▶ Source text
________________________________________

Fractures may cause pain, swelling and discolouration over a bone or joint. It is unlikely that a child will have had a fracture without the carers being aware of the child’s distress.

If the child is not using a limb, has pain on movement and/or swelling of the limb, there may be a fracture.

There are grounds for concern if:

  • The history provided is vague, non-existent or inconsistent with the fracture type;
  • There are associated old fractures;
  • Medical attention is sought after a period of delay when the fracture has caused symptoms such as swelling, pain or loss of movement;
  • There is an unexplained fracture in the first year of life;
  • Non mobile children sustain fractures;

Rib fractures are only caused in major trauma such as in a road traffic accident, a severe shaking injury or a direct injury such as a kick.

Skull fractures are uncommon in ordinary falls, i.e. from three feet or less. The injury is usually witnessed, the child will cry and if there is a fracture, there is likely to be swelling on the skull developing over 2 to 3 hours. All fractures of the skull should be taken seriously.

Subdural haematoma is a very worrying injury, seen usually in young children; it may be associated with retinal haemorrhages and fractures particularly skull and rib fractures. The cause is usually a severe shaking injury in association with an impact blow. There may or may not be a fractured skull. The baby may present in the Accident and Emergency Department with sudden difficulty in breathing, sudden collapse, fits or as an unwell baby – drowsy, vomiting and later an enlarging head.

5.3.3. Bite Marks

Bite marks can leave clear impressions of the teeth when seen shortly after the injury has been inflicted. The shape then becomes a more defused ring bruise or oval or crescent shaped. Those over 3cm in diameter are more likely to have been caused by an adult or older child.

________________________________________

▶ Given information
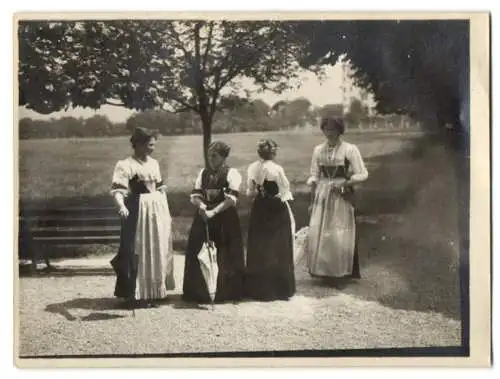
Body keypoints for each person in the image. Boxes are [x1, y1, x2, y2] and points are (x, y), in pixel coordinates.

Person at [110, 127, 175, 309]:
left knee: (156, 248)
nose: (152, 148)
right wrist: (121, 205)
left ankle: (154, 292)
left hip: (156, 211)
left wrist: (165, 205)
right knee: (137, 250)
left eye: (153, 144)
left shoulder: (154, 164)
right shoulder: (125, 165)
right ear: (137, 144)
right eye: (148, 144)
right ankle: (134, 293)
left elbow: (160, 186)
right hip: (138, 210)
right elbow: (118, 190)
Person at [182, 141, 245, 304]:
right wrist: (201, 206)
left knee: (225, 253)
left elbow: (231, 200)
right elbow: (196, 194)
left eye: (214, 156)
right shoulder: (203, 173)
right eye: (209, 155)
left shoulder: (232, 174)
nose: (211, 159)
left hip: (224, 217)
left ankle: (225, 292)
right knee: (197, 249)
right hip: (204, 216)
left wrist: (213, 212)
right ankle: (199, 291)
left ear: (223, 157)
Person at [307, 117, 369, 279]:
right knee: (323, 231)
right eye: (327, 129)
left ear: (340, 131)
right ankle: (324, 270)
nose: (329, 133)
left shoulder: (349, 149)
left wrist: (345, 184)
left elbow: (362, 173)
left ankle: (341, 270)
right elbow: (314, 175)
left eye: (333, 129)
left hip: (342, 193)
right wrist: (312, 198)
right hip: (323, 193)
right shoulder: (318, 150)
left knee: (339, 230)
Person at [243, 139, 296, 301]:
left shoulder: (253, 167)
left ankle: (258, 287)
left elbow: (249, 193)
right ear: (273, 152)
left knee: (261, 245)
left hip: (259, 208)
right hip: (276, 209)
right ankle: (279, 288)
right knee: (277, 246)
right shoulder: (276, 169)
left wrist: (260, 192)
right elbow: (284, 190)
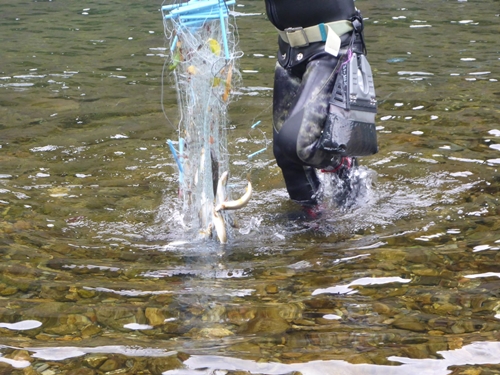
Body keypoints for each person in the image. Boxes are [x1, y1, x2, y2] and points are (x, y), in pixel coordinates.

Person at [264, 0, 378, 217]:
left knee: (298, 144)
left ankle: (340, 160)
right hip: (289, 51)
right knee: (285, 156)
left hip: (332, 46)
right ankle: (313, 222)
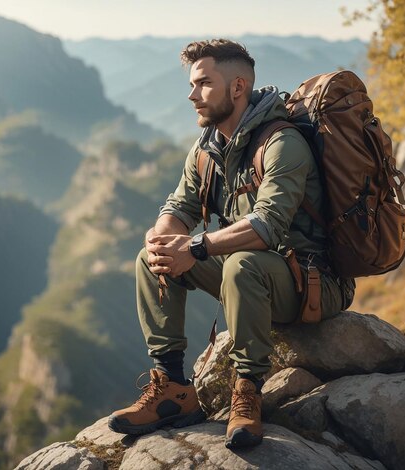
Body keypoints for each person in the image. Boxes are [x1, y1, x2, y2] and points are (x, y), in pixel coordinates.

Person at [108, 39, 354, 449]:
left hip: (312, 282)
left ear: (237, 87)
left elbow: (268, 226)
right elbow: (179, 205)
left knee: (243, 264)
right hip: (255, 275)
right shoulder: (207, 149)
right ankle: (172, 387)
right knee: (151, 259)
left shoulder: (282, 144)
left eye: (204, 83)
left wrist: (195, 248)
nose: (192, 95)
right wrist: (164, 239)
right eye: (191, 84)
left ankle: (247, 391)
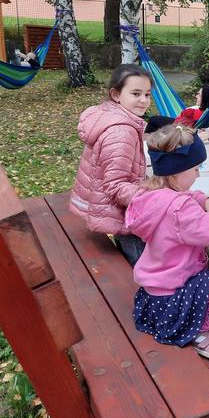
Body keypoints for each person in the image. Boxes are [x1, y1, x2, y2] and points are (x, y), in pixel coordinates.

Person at [126, 124, 209, 360]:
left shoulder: (150, 193)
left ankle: (195, 323)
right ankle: (200, 331)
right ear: (177, 170)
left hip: (156, 293)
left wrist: (204, 201)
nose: (198, 174)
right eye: (196, 168)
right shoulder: (180, 210)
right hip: (175, 297)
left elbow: (181, 198)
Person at [69, 64, 153, 266]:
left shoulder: (111, 116)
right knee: (141, 262)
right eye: (136, 94)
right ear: (116, 94)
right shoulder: (121, 132)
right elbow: (115, 185)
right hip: (120, 213)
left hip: (107, 205)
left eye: (147, 94)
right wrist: (153, 196)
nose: (144, 100)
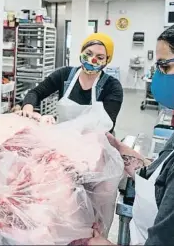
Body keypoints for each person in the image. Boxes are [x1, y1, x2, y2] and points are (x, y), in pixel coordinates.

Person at [86, 25, 174, 246]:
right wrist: (121, 151)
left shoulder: (111, 85)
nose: (159, 75)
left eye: (164, 66)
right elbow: (161, 176)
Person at [16, 32, 123, 132]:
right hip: (63, 138)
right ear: (82, 52)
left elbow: (108, 125)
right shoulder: (64, 75)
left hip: (93, 142)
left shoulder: (112, 86)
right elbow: (35, 93)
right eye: (88, 53)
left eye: (99, 57)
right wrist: (28, 111)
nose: (92, 60)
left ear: (107, 60)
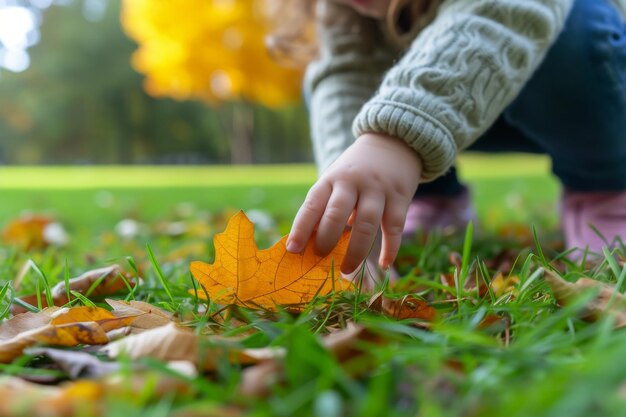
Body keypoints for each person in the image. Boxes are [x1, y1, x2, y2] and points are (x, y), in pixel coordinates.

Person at [274, 0, 626, 276]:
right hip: (467, 112)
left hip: (582, 97)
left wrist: (394, 138)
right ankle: (432, 202)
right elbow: (345, 77)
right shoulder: (344, 12)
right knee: (333, 74)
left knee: (575, 30)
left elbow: (499, 12)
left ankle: (605, 190)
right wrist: (351, 221)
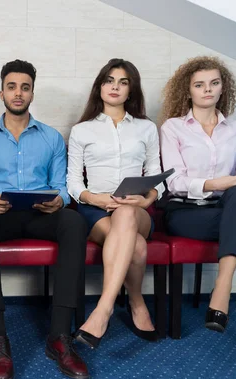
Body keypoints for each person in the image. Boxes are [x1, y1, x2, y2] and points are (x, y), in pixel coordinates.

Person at [0, 59, 89, 379]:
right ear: (2, 92)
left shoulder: (51, 138)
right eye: (12, 86)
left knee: (74, 223)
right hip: (1, 216)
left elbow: (61, 185)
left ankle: (59, 337)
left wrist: (59, 199)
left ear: (32, 92)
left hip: (40, 216)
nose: (18, 93)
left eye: (24, 87)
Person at [159, 56, 236, 366]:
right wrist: (217, 182)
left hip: (225, 210)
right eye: (199, 85)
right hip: (185, 213)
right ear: (188, 90)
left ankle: (224, 286)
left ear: (222, 87)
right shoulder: (173, 127)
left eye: (214, 83)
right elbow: (173, 182)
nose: (208, 90)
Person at [68, 59, 161, 349]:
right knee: (138, 246)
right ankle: (136, 302)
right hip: (95, 209)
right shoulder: (82, 130)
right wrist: (94, 198)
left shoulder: (147, 128)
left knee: (127, 213)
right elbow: (72, 182)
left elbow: (158, 179)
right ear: (100, 87)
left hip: (138, 208)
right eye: (109, 80)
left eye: (123, 82)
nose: (115, 87)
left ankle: (103, 309)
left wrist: (146, 198)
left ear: (131, 90)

________________________________________

▶ Complete the following
1) Decide whether each statement below agrees with the passage on fractures and bite marks. For each, answer yes or no and quote the deciding words of the passage: (a) Skull fractures are common in falls from three feet or less. (b) A kick can cause rib fractures. (c) Bite marks more than 3cm in diameter were more likely made by an adult or older child.
2) Pick up the passage on fractures and bite marks after its last sentence and continue writing it.

▶ Activity answers
1)
(a) No: "Skull fractures are uncommon in ordinary falls, i.e. from three feet or less."
(b) Yes: "Rib fractures are only caused in major trauma such as in a road traffic accident, a severe shaking injury or a direct injury such as a kick."
(c) Yes: "Those over 3cm in diameter are more likely to have been caused by an adult or older child."

2)
A medical/dental opinion, preferably within the first 24 hours, should be sought where there is any doubt over the origin of the bite.

5.3.4. Burns and Scalds

It can be difficult to distinguish between accidental and non-accidental burns and scalds, and will always require experienced medical opinion. Any burn with a clear outline may be suspicious e.g.:

  • Circular burns from cigarettes (but may be friction burns if along the bony protuberance of the spine or impetigo, in which case they will quickly heal with treatment);
  • Linear burns from hot metal rods or electrical fire elements;
  • Burns of uniform depth over a large area;
  • Scalds that have a line indicating immersion or poured liquid (a child getting into hot water of its own accord will struggle to get out and cause splash marks);
  • Old scars indicating previous burns/scalds which did not have appropriate treatment or adequate explanation.

Scalds to the buttocks of a small child, particularly in the absence of burns to the feet, are indicative of dipping into a hot liquid or bath. The following points are also worth remembering:

  • A responsible adult checks the temperature of the bath before the child gets in;
  • A child is unlikely to sit down voluntarily in a hot bath and cannot accidentally scald it’s bottom without also scalding it’s feet;
  • A child getting into hot water of their own accord will struggle to get out and there will be splash marks.

5.4. Recognising Emotional Abuse

Emotional abuse may be difficult to recognise, as the signs are usually behavioural rather than physical. The manifestations of emotional abuse might also indicate the presence of other kinds of abuse.

The indicators of emotional abuse are often also associated with other forms of abuse. They may include:

  • Developmental delay;
  • Abnormal attachment between a child and parent/carer, e.g. anxious, indiscriminate or no attachment;
  • Indiscriminate attachment or failure to attach;
  • Aggressive behaviour towards others;
  • A child scapegoated within the family;
  • Frozen watchfulness, particularly in pre-school children;
  • Low self- esteem and lack of confidence;
  • Withdrawn or seen as a ‘loner’ difficulty relating to others.

5.5. Recognising Sexual Abuse

Children of both genders and of all ages may be sexually abused and are frequently scared to say anything due to guilt and/or fear. This is particularly difficult for a child to talk about and full account should be taken of the cultural sensitivities of any individual child / family.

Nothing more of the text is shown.